Test 5 — the threat model (failure taxonomy → countermeasures)
| Gaming attempt | Countermeasure |
|---|---|
| Score inflation / single-metric overclaim | Composite scoring; no single metric escalates rank |
| Fake convergence on pre-processed numbers | Server recomputes everything from the RAW payload |
| High leverage with inverted meaning (idle re-read) | Convergence + concentration-band check |
| Merging metrics to blur a weak one | Components stay separately binding |
What's still being hardened (stated honestly)
- Cadence (Test 6, in development): human activity is bursty with heavy tails (Barabási, Nature 435, 207, 2005) and carries 1/f timing noise (Gilden, Science, 1995); machines are periodic or Poisson. Session timestamps already carry the data for a timing-domain humanity test. Not yet deployed.

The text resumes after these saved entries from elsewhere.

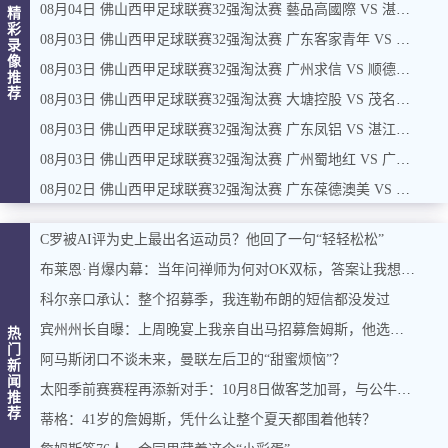
08月04日 佛山西甲足球联赛32强淘汰赛 藝品高國際 VS 湛江狂狼·粵辉能源 全场录像
精
彩
08月03日 佛山西甲足球联赛32强淘汰赛 广东客家青年 VS 广州英华思力U17 全场录像
录
像
08月03日 佛山西甲足球联赛32强淘汰赛 广州求信 VS 顺德新青年 全场录像
推
荐
08月03日 佛山西甲足球联赛32强淘汰赛 大塘控股 VS 茂名市点都得 全场录像
08月03日 佛山西甲足球联赛32强淘汰赛 广东凤铝 VS 湛江八部科技 全场录像
08月03日 佛山西甲足球联赛32强淘汰赛 广州蜀地红 VS 广州戴拿模 全场录像
08月02日 佛山西甲足球联赛32强淘汰赛 广东葆德澳美 VS 白坭兴龙 全场录像
C罗被AI评为史上最出名运动员？他回了一句“轻轻松松”
布莱恩·肖爆内幕：当年问禅师为何对OK双标，答案让我想起训狗那套
科尔亲口承认：整个招募季，我连勒布朗的短信都没发过
宾州州长自曝：上周晚宴上我亲自出马招募詹姆斯，他选了费城，我挺高兴
热
门
阿马斯闭口不谈未来，曼联左后卫的“甜蜜烦恼”？
新
闻
太阳季前赛赛程再添新对手：10月8日做客芝加哥，与公牛过招
推
荐
蒂格：41岁的詹姆斯，凭什么让整个夏天都围着他转？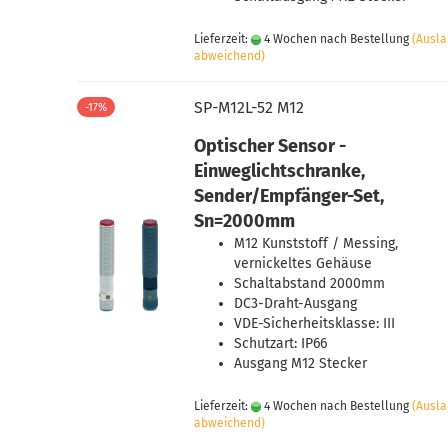
Lieferzeit:
4 Wochen nach Bestellung
(Ausl
abweichend)
SP-M12L-52 M12
-17%
Optischer Sensor -
Einweglichtschranke,
Sender/Empfänger-Set,
Sn=2000mm
M12 Kunststoff / Messing,
vernickeltes Gehäuse
Schaltabstand 2000mm
DC3-Draht-Ausgang
VDE-Sicherheitsklasse: III
Schutzart: IP66
Ausgang M12 Stecker
Lieferzeit:
4 Wochen nach Bestellung
(Ausl
abweichend)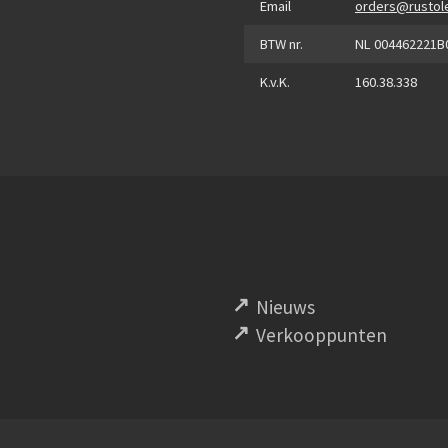
Email
orders@rustol
BTW nr.
NL 004462221B
K.v.K.
160.38.338
Nieuws
Verkooppunten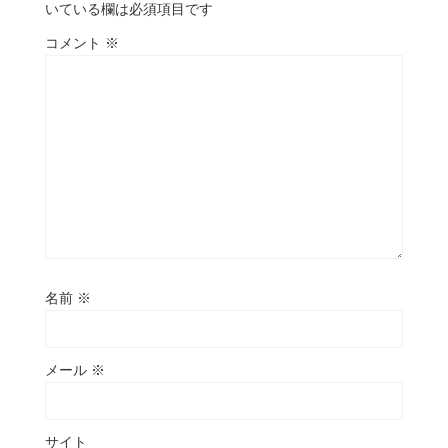
いている欄は必須項目です
コメント
※
名前
※
メール
※
サイト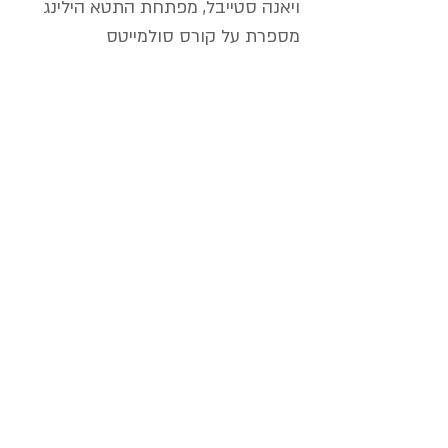
ויאנה סטייבל, מפתחת התטא הילינג
מספרת על קורס סולמייטס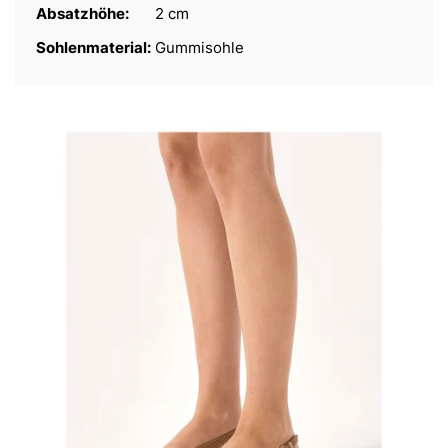
Absatzhöhe:
2 cm
Sohlenmaterial:
Gummisohle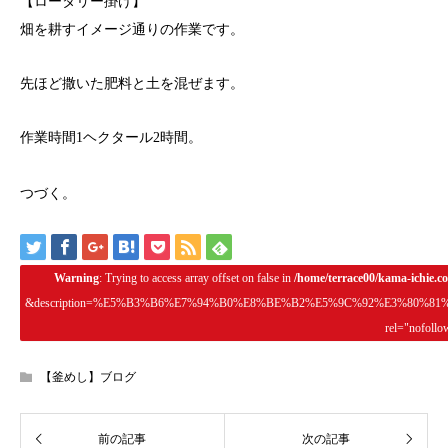
【ロータリー掛け】
畑を耕すイメージ通りの作業です。
先ほど撒いた肥料と土を混ぜます。
作業時間1ヘクタール2時間。
つづく。
Warning
: Trying to access array offset on false in
/home/terrace00/kama-ichie.c
&description=%E5%B3%B6%E7%94%B0%E8%BE%B2%E5%9C%92%E3%80%8
rel="nofollo
【釜めし】ブログ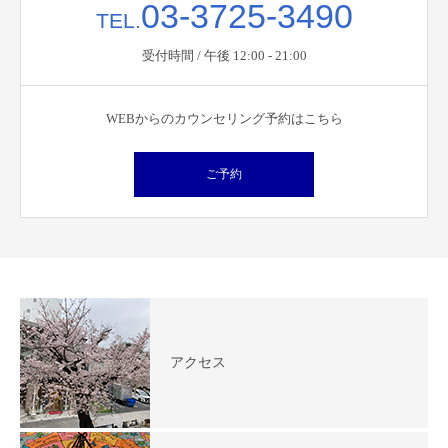
03-3725-3490
TEL.
受付時間 / 午後 12:00 - 21:00
WEBからのカウンセリング予約はこちら
ご予約
アクセス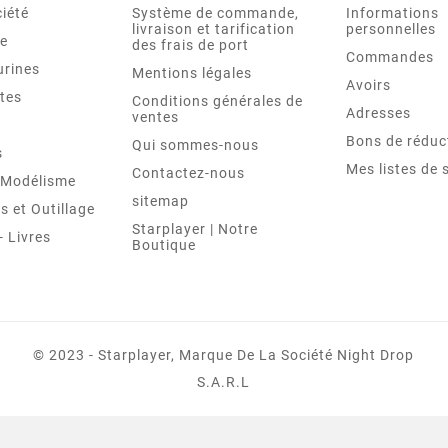
iété
Système de commande,
Informations
livraison et tarification
personnelles
le
des frais de port
Commandes
urines
Mentions légales
Avoirs
tes
Conditions générales de
Adresses
ventes
Bons de réduc
Qui sommes-nous
s
Mes listes de 
Contactez-nous
t Modélisme
sitemap
 et Outillage
Starplayer | Notre
 Livres
Boutique
© 2023 - Starplayer, Marque De La Société Night Drop
S.A.R.L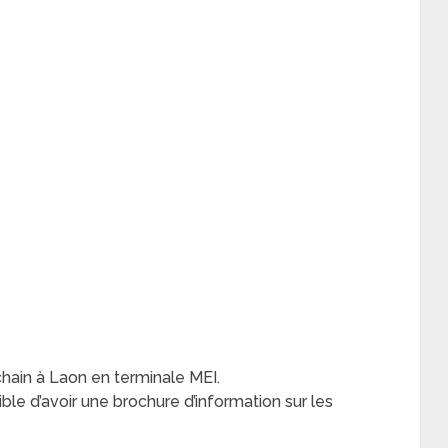
chain à Laon en terminale MEI.
ible d’avoir une brochure d’information sur les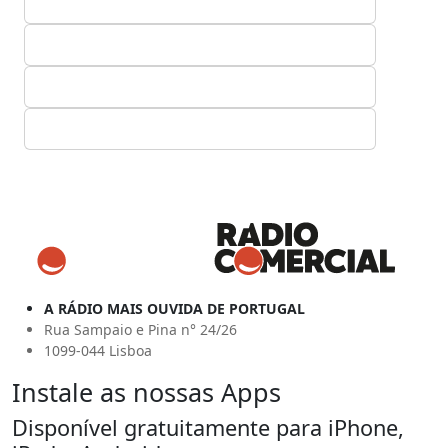
A RÁDIO MAIS OUVIDA DE PORTUGAL
Rua Sampaio e Pina n° 24/26
1099-044 Lisboa
Instale as nossas Apps
Disponível gratuitamente para iPhone,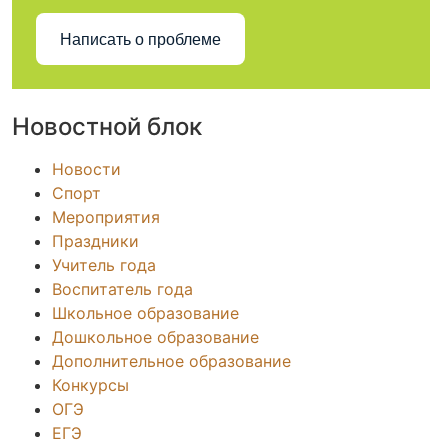
Написать о проблеме
Новостной блок
Новости
Спорт
Мероприятия
Праздники
Учитель года
Воспитатель года
Школьное образование
Дошкольное образование
Дополнительное образование
Конкурсы
ОГЭ
ЕГЭ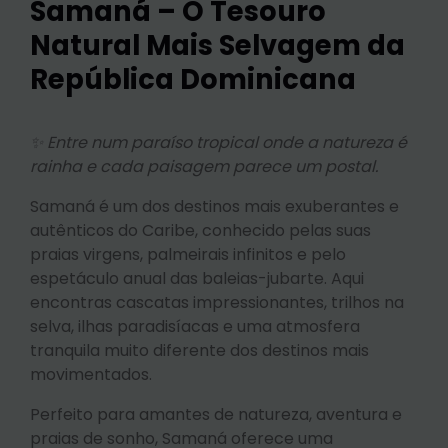
Samaná – O Tesouro
Natural Mais Selvagem da
República Dominicana
✨ Entre num paraíso tropical onde a natureza é
rainha e cada paisagem parece um postal.
Samaná é um dos destinos mais exuberantes e
autênticos do Caribe, conhecido pelas suas
praias virgens, palmeirais infinitos e pelo
espetáculo anual das baleias-jubarte. Aqui
encontras cascatas impressionantes, trilhos na
selva, ilhas paradisíacas e uma atmosfera
tranquila muito diferente dos destinos mais
movimentados.
Perfeito para amantes de natureza, aventura e
praias de sonho, Samaná oferece uma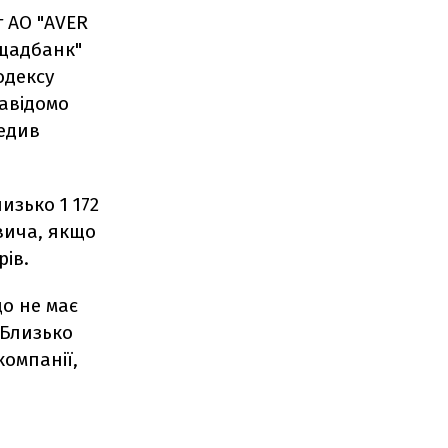
 АО "AVER
Ощадбанк"
одексу
авідомо
редив
изько 1 172
вича, якщо
рів.
що не має
 Близько
компанії,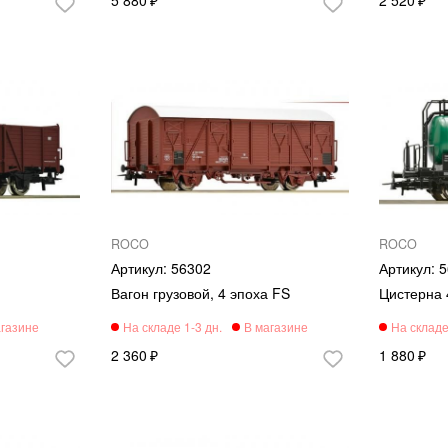
ROCO
ROCO
56302
5
Вагон грузовой, 4 эпоха FS
Цистерна 
2 360
1 880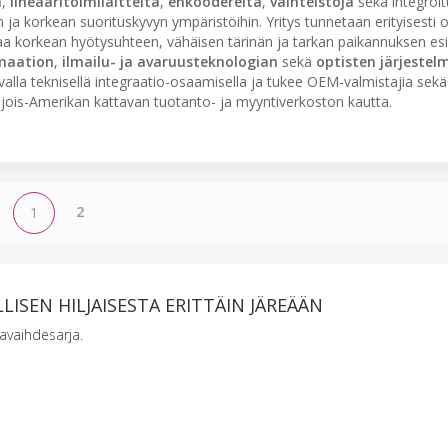
a
,
lineaaritoimilaitteita
,
enkoodereita
,
vaihteistoja
sekä integroit
n ja korkean suorituskyvyn ympäristöihin. Yritys tunnetaan erityisesti
taa korkean hyötysuhteen, vähäisen tärinän ja tarkan paikannuksen es
maation
,
ilmailu- ja avaruusteknologian
sekä
optisten järjestel
alla teknisellä integraatio-osaamisella ja tukee OEM-valmistajia sekä
hjois-Amerikan kattavan tuotanto- ja myyntiverkoston kautta.
2
1
LISEN HILJAISESTA ERITTÄIN JÄREÄÄN
avaihdesarja.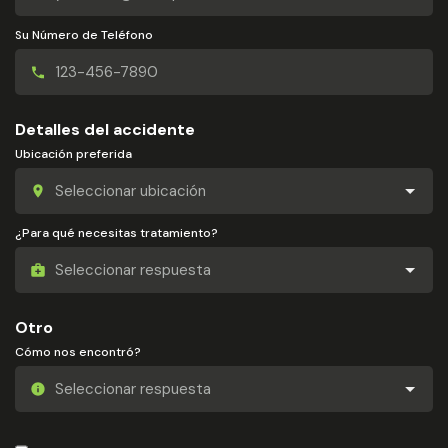
Su Número de Teléfono
Detalles del accidente
Ubicación preferida
¿Para qué necesitas tratamiento?
Otro
Cómo nos encontró?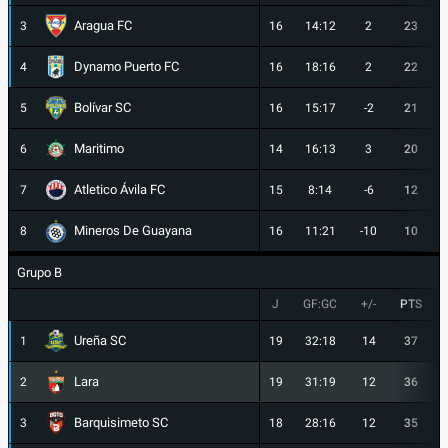
Aragua FC
3
16
14:12
2
23
Dynamo Puerto FC
4
16
18:16
2
22
Bolívar SC
5
16
15:17
-2
21
Maritimo
6
14
16:13
3
20
Atletico Ávila FC
7
15
8:14
-6
12
Mineros De Guayana
8
16
11:21
-10
10
Grupo B
J
GF:GC
+/-
PTS
Ureña SC
1
19
32:18
14
37
Lara
2
19
31:19
12
36
Barquisimeto SC
3
18
28:16
12
35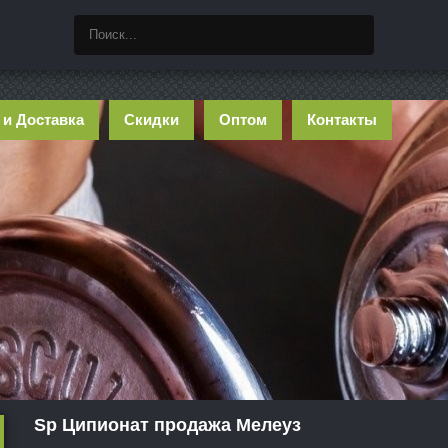
 и Доставка
Скидки
Оптом
Контакты
Sp Ципионат продажа Мелеуз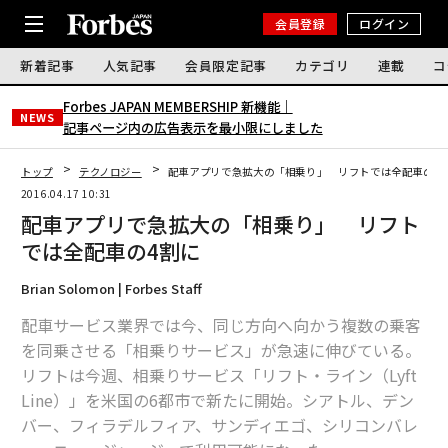
会員登録
ログイン
新着記事
人気記事
会員限定記事
カテゴリ
連載
コ
Forbes JAPAN MEMBERSHIP 新機能｜
NEWS
記事ページ内の広告表示を最小限にしました
トップ
テクノロジー
配車アプリで急拡大の「相乗り」 リフトでは全配車の4
2016.04.17 10:31
配車アプリで急拡大の「相乗り」 リフト
では全配車の4割に
Brian Solomon | Forbes Staff
配車サービス業界では今、同じ方向へ向かう複数の乗客
を同乗させる「相乗りサービス」が急速に伸びている。
リフトは今週、相乗りサービス「リフト・ライン（Lyft
Line）」を米国の6都市で新たに開始。シアトル、デン
バー、フィラデルフィア、サンディエゴ、シリコンバレ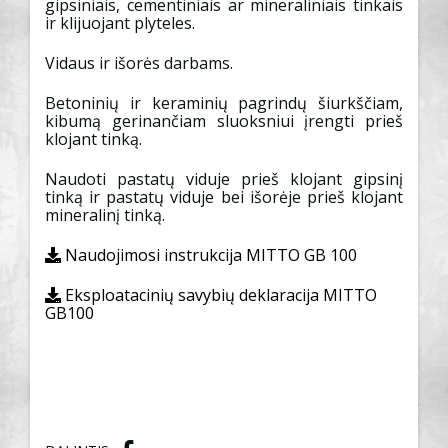
gipsiniais, cementiniais ar mineraliniais tinkais
ir klijuojant plyteles.
Vidaus ir išorės darbams.
Betoninių ir keraminių pagrindų šiurkščiam,
kibumą gerinančiam sluoksniui įrengti prieš
klojant tinką.
Naudoti pastatų viduje prieš klojant gipsinį
tinką ir pastatų viduje bei išorėje prieš klojant
mineralinį tinką.
Naudojimosi instrukcija MITTO GB 100
Eksploatacinių savybių deklaracija MITTO
GB100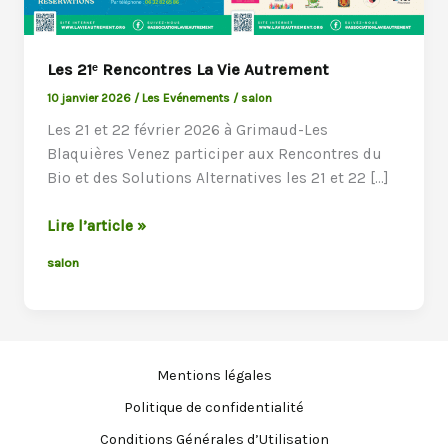
Les 21ᵉ Rencontres La Vie Autrement
10 janvier 2026
/
Les Evénements
/
salon
Les 21 et 22 février 2026 à Grimaud-Les
Blaquières Venez participer aux Rencontres du
Bio et des Solutions Alternatives les 21 et 22 […]
Les
Lire l’article »
21ᵉ
salon
Rencontres
La
Vie
Autrement
Mentions légales
Politique de confidentialité
Conditions Générales d’Utilisation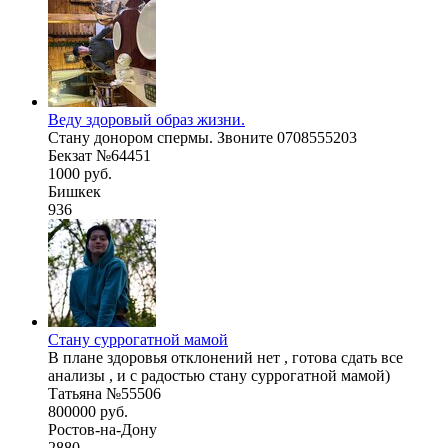
Веду здоровый образ жизни.
Стану донором спермы. Звоните 0708555203
Бекзат №64451
1000 руб.
Бишкек
936
Стану суррогатной мамой
В плане здоровья отклонений нет , готова сдать все
анализы , и с радостью стану суррогатной мамой)
Татьяна №55506
800000 руб.
Ростов-на-Дону
2880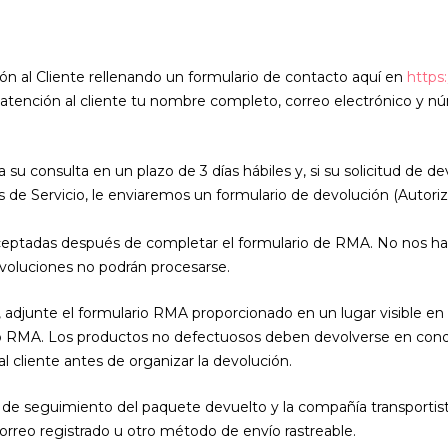
n al Cliente rellenando un formulario de contacto aquí en
https
o de atención al cliente tu nombre completo, correo electrónico y
 su consulta en un plazo de 3 días hábiles y, si su solicitud de 
s de Servicio, le enviaremos un formulario de devolución (Autor
ceptadas después de completar el formulario de RMA. No nos ha
voluciones no podrán procesarse.
djunte el formulario RMA proporcionado en un lugar visible en 
o RMA. Los productos no defectuosos deben devolverse en condici
cliente antes de organizar la devolución.
de seguimiento del paquete devuelto y la compañía transportis
orreo registrado u otro método de envío rastreable.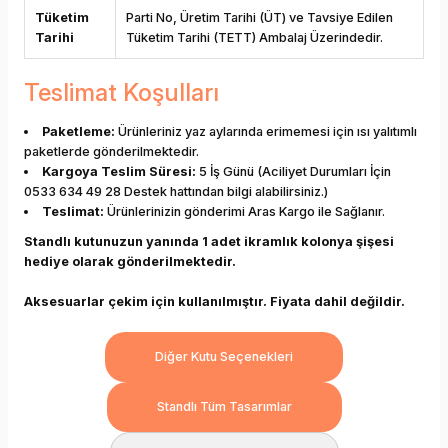
Tüketim
Parti No, Üretim Tarihi (ÜT) ve Tavsiye Edilen
Tarihi
Tüketim Tarihi (TETT) Ambalaj Üzerindedir.
Teslimat Koşulları
Paketleme:
Ürünleriniz yaz aylarında erimemesi için ısı yalıtımlı
paketlerde gönderilmektedir.
Kargoya Teslim Süresi:
5 İş Günü (Aciliyet Durumları İçin
0533 634 49 28 Destek hattından bilgi alabilirsiniz.)
Teslimat:
Ürünlerinizin gönderimi Aras Kargo ile Sağlanır.
Standlı kutunuzun yanında 1 adet ikramlık kolonya şişesi
hediye olarak gönderilmektedir.
Aksesuarlar çekim için kullanılmıştır. Fiyata dahil değildir.
Diğer Kutu Seçenekleri
Standlı Tüm Tasarımlar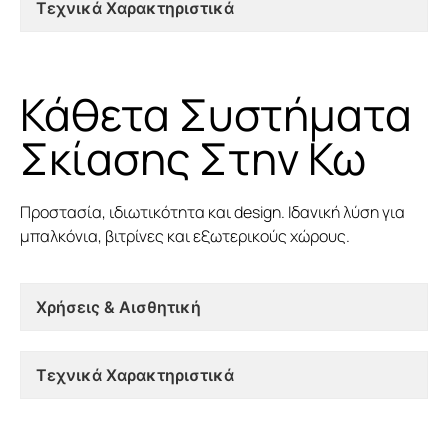
Τεχνικά Χαρακτηριστικά
Κάθετα Συστήματα
Σκίασης Στην Κω
Προστασία, ιδιωτικότητα και design. Ιδανική λύση για
μπαλκόνια, βιτρίνες και εξωτερικούς χώρους.
Χρήσεις & Αισθητική
Τεχνικά Χαρακτηριστικά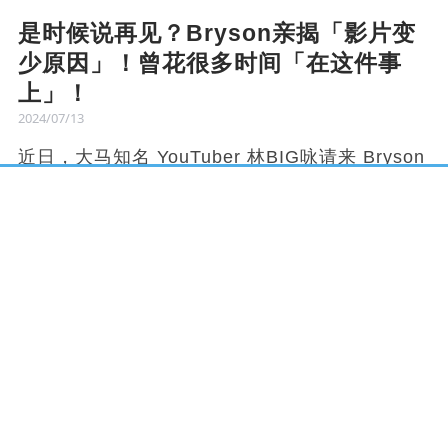
是时候说再见？Bryson亲揭「影片变
少原因」！曾花很多时间「在这件事
上」！
2024/07/13
近日，大马知名 YouTuber 林BIG咏请来 Bryson
和 Dennis 一起在【多数人是否已不再观看
YouTube】这个课题上进行讨论。在大聊这个话
题的过程中，Bryson 坦言自己目前还有观看
YouTube 影片，会观看近期有兴趣的影片内容，
他也大爆 YouTube 经常推荐给他的影片内容大部
分都是节目、车子、摄影器材等。
他表示，现在的人习惯了被动，以前会主动找影
片看，但短视频的出现会让大家变得很被动，就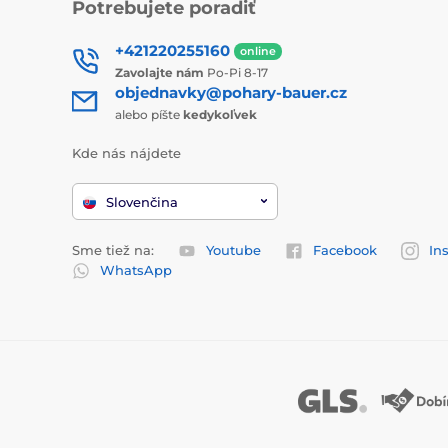
Potrebujete poradiť
+421220255160
online
Zavolajte nám
Po-Pi 8-17
objednavky@pohary-bauer.cz
alebo píšte
kedykoľvek
Kde nás nájdete
Slovenčina
Sme tiež na:
Youtube
Facebook
In
WhatsApp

- Data provenance note: the Benford figures above were computed on a 544-session sample transcribed by hand from session JSON. They are real and reproducible from that sample, but canonical published numbers should be regenerated from source telemetry. We flag this rather than hide it.
Sources
- Benford's Law: Nigrini, M. (2012), Benford's Law: Applications for Forensic Accounting, Auditing, and Fraud Detection.
- Human burst dynamics: Barabási, A.-L. (2005), “The origin of bursts and heavy tails in human dynamics,” Nature 435, 207.
- 1/f cognitive noise: Gilden, D. et al. (1995), Science 267, 1837.
- AA pricing baseline (7:2:1): Artificial Analysis, Language Model Benchmarking Methodology.
- All token-telemetry results: computed from canonical four-pillar session data. Methods and scripts are reproducible; raw transcripts are not published (privacy).
Token counts only — never prompt content. Tests are run, not asserted.